Rainfall offers little relief from statewide drought

Will Alsdorf

The rainstorm that covered Austin early Wednesday morning just after midnight may have been a welcome relief after months without rain, but don’t expect it to have any significant impact on the statewide drought.

The drought started in October and currently covers 96 percent of the state, according to the U.S. Drought Monitor and the Lower Colorado River Authority, which manages water supplies in Central and Southeast Texas. Tuesday’s storm brought less than two inches of rain to Austin, according to the Authority’s network of remote gauges used to measure rainfall.

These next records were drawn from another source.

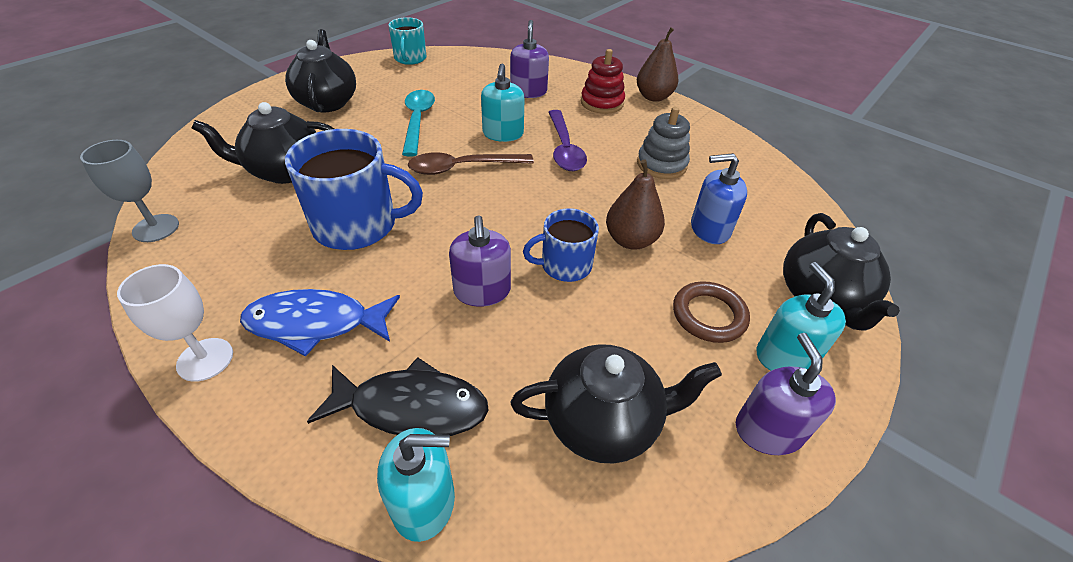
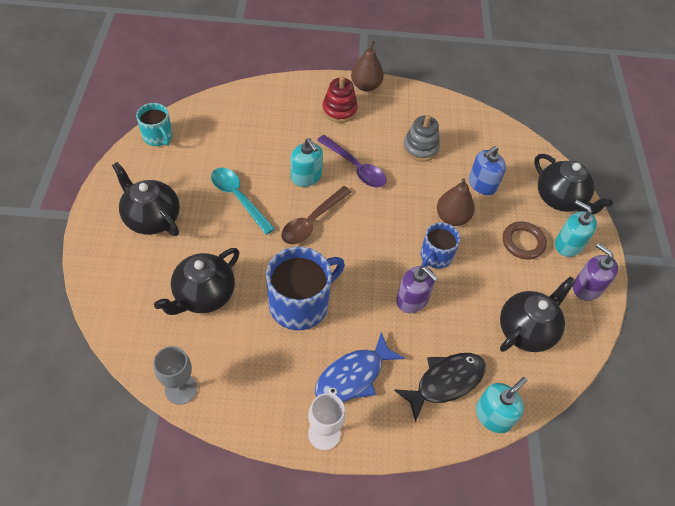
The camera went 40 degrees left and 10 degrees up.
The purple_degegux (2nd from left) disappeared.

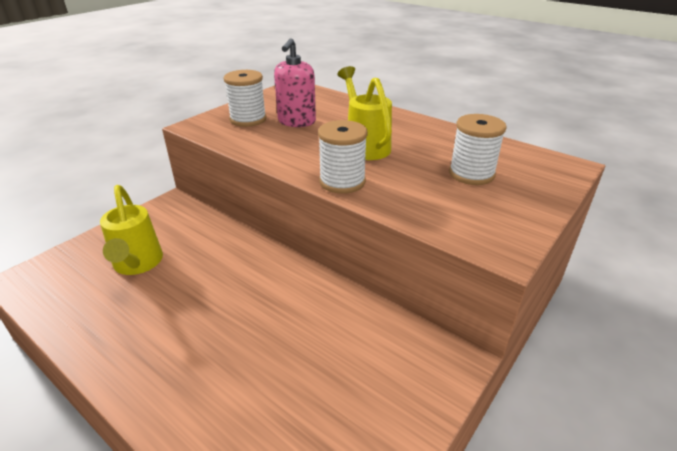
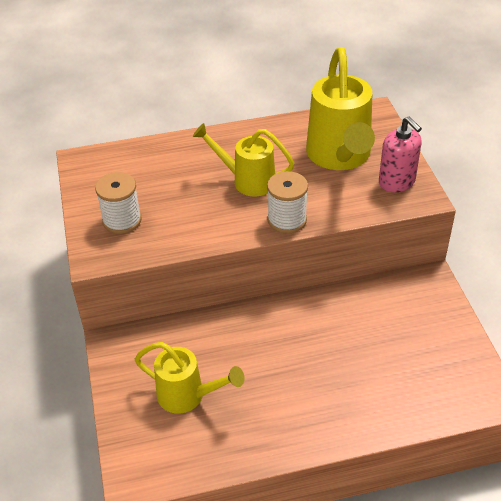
The camera went 50 degrees left and 10 degrees up.
The pink_degegux moved.
The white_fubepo (3rd from left) was replaced by the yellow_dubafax (3rd from left).

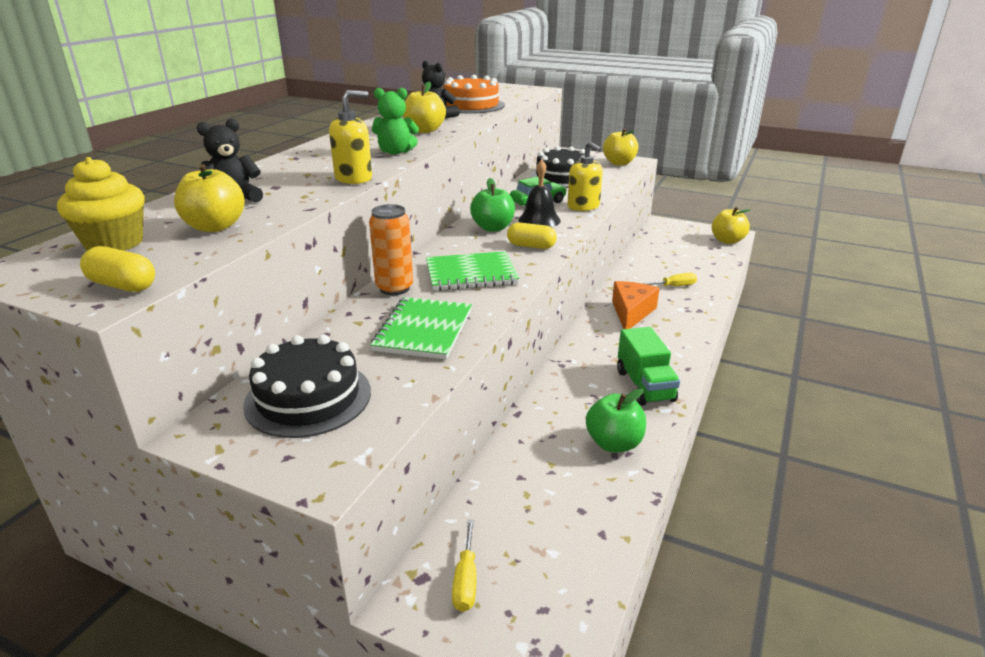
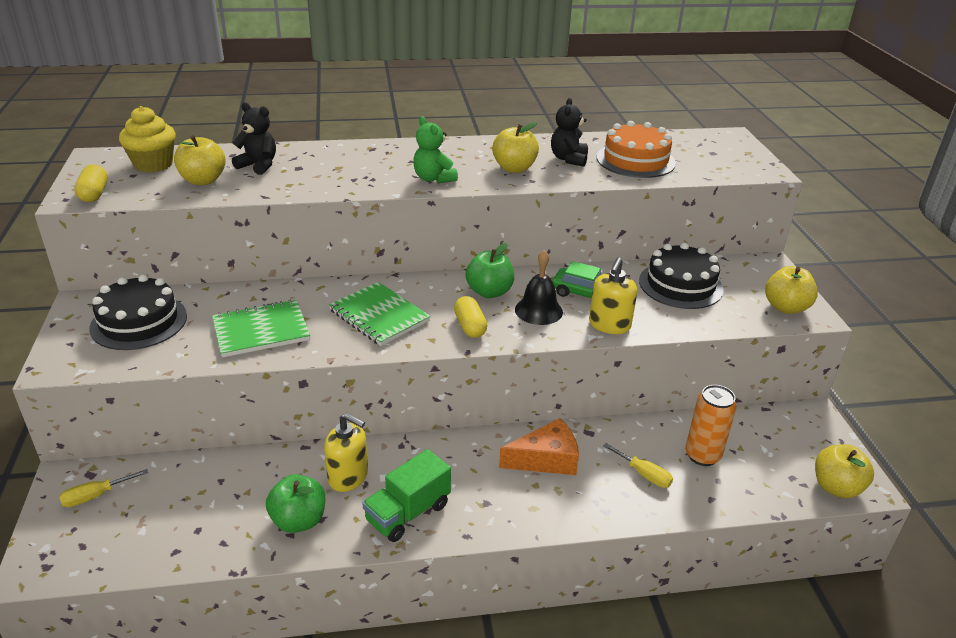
The camera went 55 degrees right and 5 degrees up.
The yellow_degegux (1st from left) moved.
The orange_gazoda moved.

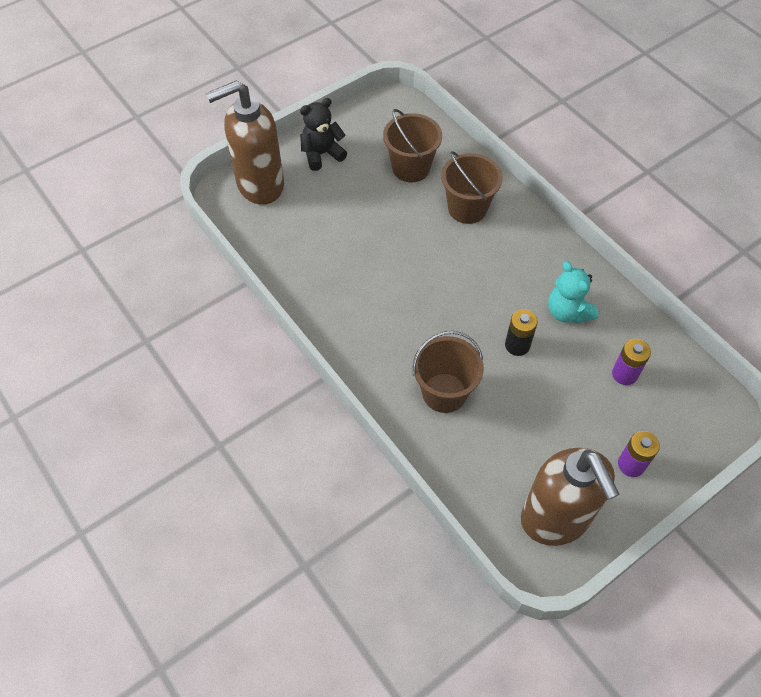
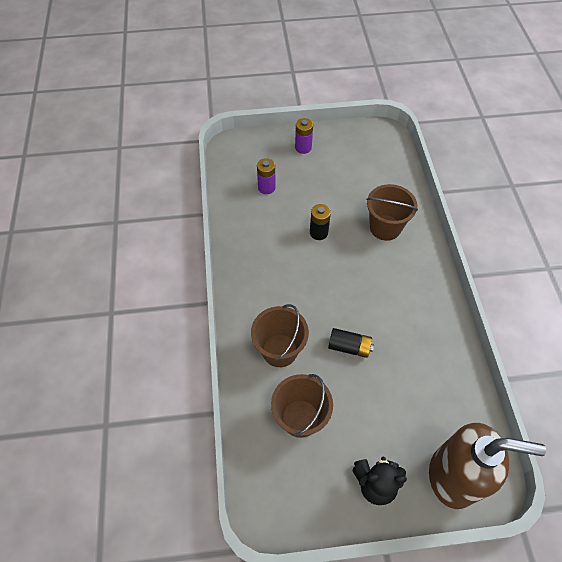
The camera went 150 degrees left and 0 degrees up.
The brown_degegux (2nd from left) disappeared.
The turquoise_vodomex disappeared.
The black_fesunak (2nd from left) appeared.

“In terms of the drought, [the rainfall] won’t make much of a difference,” said spokeswoman Clara Tuma. “It was a drop in the bucket.”

While the rain will be helpful on a small scale, such as for watering people’s lawns and lowering temperatures, virtually none of it made it to the lakes and rivers, Tuma said.

“The ground just soaked it up. It was so dry,” she said. “There wasn’t much runoff.”

Senior geography lecturer and local KEYE weatherman Troy Kimmel said the shower doesn’t mean more storms in coming days.

“Obviously, anything helps, but one rainfall does not get you out [of a drought],” Kimmel said. “It’s going to take a lot of soaking rain to get the earth around here to be what it should be.”

More rain within the next week is very unlikely, though there may be thunderstorms Thursday, he said.

“Rain chances are basically absent through next Wednesday,” Kimmel said, adding that the Gulf of Mexico may cause unexpected weather to arise.

Broadcast news journalism senior James Leslie, who grew up in Chicago, said he welcomed the temporary temperature change the rain brought.

“It’s way too hot around here,” he said. “Standing out in the rain [Tuesday] night was great.”